Tiba-tiba
publik dikagetkan dengan penyambutan kedatangan Kerajaan Arab Saudi di Indonesia. Kunjungan yang membuat sebagian
masyarakat Indonesia bertanya-tanya. Mulai dari pertanyaan tentang investasi hingga masalah
Tenaga Kerja Indonesia (TKI). Rombongan Kerajaan Arab yang mencapai hampir
1.500 didelegasikan selama sembilan hari di Indonesia. Hal ini menjadi polemik besar, ada apa sebenarnya dengan kunjungan ini, apa
pengaruhnya pada Indonesia?
Kehebohan
yang membuat penasaran ini perlu ditelaah secara mendalam melalui fakta-fakta
yang beredar di media-media jurnalistik. Pertama, berkaitan dengan pertanyaan
apakah hal ini ada kaitan dengan kunjungan 47 tahun silam saat Raja Faisal
menjadi raja. Sepertinya jawaban dari pertanyaan ini sama sekali tidak ada
kaitannya kalau dilihat dari maksud dan tujuannya. Selain itu waktu dan
destinasi kunjungannya berbeda jauh.
Kedua,
pada kunjungan kali ini jumlah delegasi hampir
1.500 yang terdiri dari 10 menteri dan 25 pangeran. Menunjukkan bahwa
bukan sekedar kunjungan biasa yang hanya sekedar keperluan kenegaraan melainkan ada keperluan lain yang tidak semua orang tahu. Mengemas kunjungan ini seakan-akan
menjadikan Indonesia sebagai negara terhormat yang dipilih oleh Arab Saudi.
Ketiga,
Raja Salman
dan rombongan lebih banyak menghabiskan waktu berlibur di Bali. Dari sembilan
hari di Indonesia hanya empat hari yang mengagendakan pertemuan dengan
pemerintah Indonesia di Jakarta dan Bogor. Sisanya yang enam hari dihabiskan di Bali. Menandakan bahwa
tujuan utama dari kunjungan kali ini adalah berlibur. Jika memang tujuan utama
adalah berlibur, masyarakat bertanya lagi mengapa sampai harus menyambut dengan
begitu mewahnya.
Keempat,
dugaan yang beredar dari masyarakat terkait Kerajaan Arab Saudi akan
mengucurkan dana investasi hingga 25 miliar dollar AS, atau sekitar Rp 333
triliun. Maksud ini tentu mengundang efek positif sesaat. Indonesia dipancing
dengan uang untuk murah senyum menerima kedatangannya, dan bisa bekerjasama
dengan baik ke depannya. Setelah respon itu berhasil di peroleh dari Arab Saudi
maka tunggu event berikutnya yang bisa jadi lebih besar.
Ke
lima, selain dugaan rencana investasi, kedatangan Raja Salman juga diduga
sebagai bentuk penawaran secara halus penjualan 5 persen saham perusahaan
minyak bumi nasional milik Kerajaan Arab Saudi, Saudi Aramco. Tawaran tersebut
kuat diduga merupakan buntut dari anjloknya harga minyak yang berdampak pada
turun drastisnya pertumbuhan ekonomi Kerajaan Arab Saudi, dari 9,96 persen di
2011 menjadi hanya 1 persen pada 2016 lalu.
Terahir,
sebagaiman saya kutip dari BBC Indonesia, Direktur Eksekutif Migrant Care, Anis
Hidayah, menyebut saat ini ada 40 TKI yang terancam hukuman mati di Arab Saudi.

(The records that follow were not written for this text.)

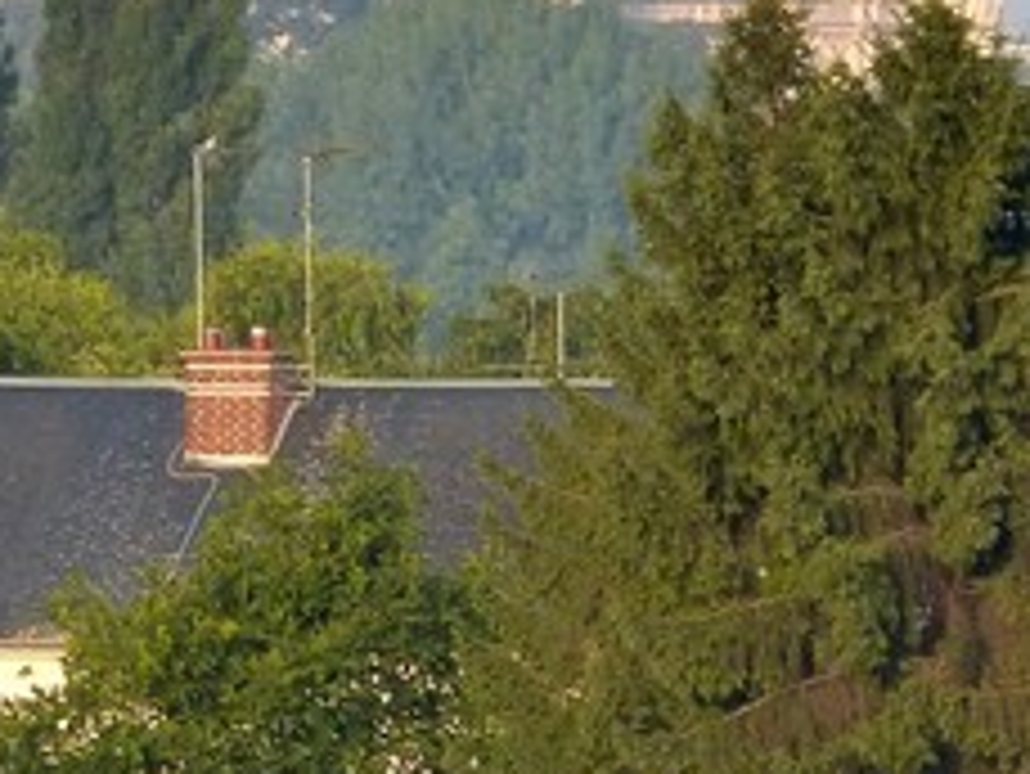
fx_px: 48199
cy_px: -218
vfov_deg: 0.9
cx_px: -342
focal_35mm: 1619
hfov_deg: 1.2
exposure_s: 1/250
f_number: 4.2
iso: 160
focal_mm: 70.3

Diharapkan pertemuan Raja Salman dan Presiden Joko Widodo memberi angin segar
untuk berbicara mengenai perbaikan sistem ketenaga kerjaan di Arab Saudi,
sehingga semakin adil bagi TKI. Hal ini tentu dengan syarat Indonesia mampu
berdiskusi dengan baik yang membuat hati Raja luluh. Semoga saja.